Word for word, set down every line of the entries below from the line with "micrograph of human" to the line with "brown stain highlights", including both, and no other line.

[Collected data]
_____

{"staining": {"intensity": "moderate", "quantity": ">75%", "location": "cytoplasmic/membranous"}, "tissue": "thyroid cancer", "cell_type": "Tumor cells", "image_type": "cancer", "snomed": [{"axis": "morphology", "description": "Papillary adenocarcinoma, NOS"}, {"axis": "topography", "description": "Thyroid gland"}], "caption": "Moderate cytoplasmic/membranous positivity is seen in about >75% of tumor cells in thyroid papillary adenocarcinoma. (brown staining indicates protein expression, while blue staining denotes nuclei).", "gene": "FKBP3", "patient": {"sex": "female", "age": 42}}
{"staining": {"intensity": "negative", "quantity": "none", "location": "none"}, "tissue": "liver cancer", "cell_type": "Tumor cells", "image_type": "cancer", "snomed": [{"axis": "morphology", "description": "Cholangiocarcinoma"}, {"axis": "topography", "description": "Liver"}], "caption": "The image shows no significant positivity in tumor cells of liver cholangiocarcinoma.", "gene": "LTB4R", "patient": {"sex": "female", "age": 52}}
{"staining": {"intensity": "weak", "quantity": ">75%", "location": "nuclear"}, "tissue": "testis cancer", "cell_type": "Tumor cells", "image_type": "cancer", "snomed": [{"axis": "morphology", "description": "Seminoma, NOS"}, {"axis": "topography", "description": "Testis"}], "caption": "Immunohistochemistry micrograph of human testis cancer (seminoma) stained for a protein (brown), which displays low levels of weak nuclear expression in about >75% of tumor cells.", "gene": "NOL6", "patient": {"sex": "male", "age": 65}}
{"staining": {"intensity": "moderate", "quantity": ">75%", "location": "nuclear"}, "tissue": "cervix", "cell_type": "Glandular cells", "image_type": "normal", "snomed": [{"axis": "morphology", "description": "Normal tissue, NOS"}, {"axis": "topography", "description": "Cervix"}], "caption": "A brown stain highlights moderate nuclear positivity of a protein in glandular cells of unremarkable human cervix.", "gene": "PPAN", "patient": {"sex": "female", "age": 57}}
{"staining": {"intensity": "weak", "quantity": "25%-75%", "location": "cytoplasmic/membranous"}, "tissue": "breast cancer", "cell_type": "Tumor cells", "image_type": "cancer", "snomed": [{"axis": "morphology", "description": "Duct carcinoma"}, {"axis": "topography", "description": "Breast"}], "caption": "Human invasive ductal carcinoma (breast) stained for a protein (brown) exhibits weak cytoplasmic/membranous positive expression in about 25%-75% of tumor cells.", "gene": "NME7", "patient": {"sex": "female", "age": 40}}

_____

* _Result below_
{"staining": {"intensity": "weak", "quantity": ">75%", "location": "nuclear"}, "tissue": "testis cancer", "cell_type": "Tumor cells", "image_type": "cancer", "snomed": [{"axis": "morphology", "description": "Seminoma, NOS"}, {"axis": "topography", "description": "Testis"}], "caption": "Immunohistochemistry micrograph of human testis cancer (seminoma) stained for a protein (brown), which displays low levels of weak nuclear expression in about >75% of tumor cells.", "gene": "NOL6", "patient": {"sex": "male", "age": 65}}
{"staining": {"intensity": "moderate", "quantity": ">75%", "location": "nuclear"}, "tissue": "cervix", "cell_type": "Glandular cells", "image_type": "normal", "snomed": [{"axis": "morphology", "description": "Normal tissue, NOS"}, {"axis": "topography", "description": "Cervix"}], "caption": "A brown stain highlights moderate nuclear positivity of a protein in glandular cells of unremarkable human cervix.", "gene": "PPAN", "patient": {"sex": "female", "age": 57}}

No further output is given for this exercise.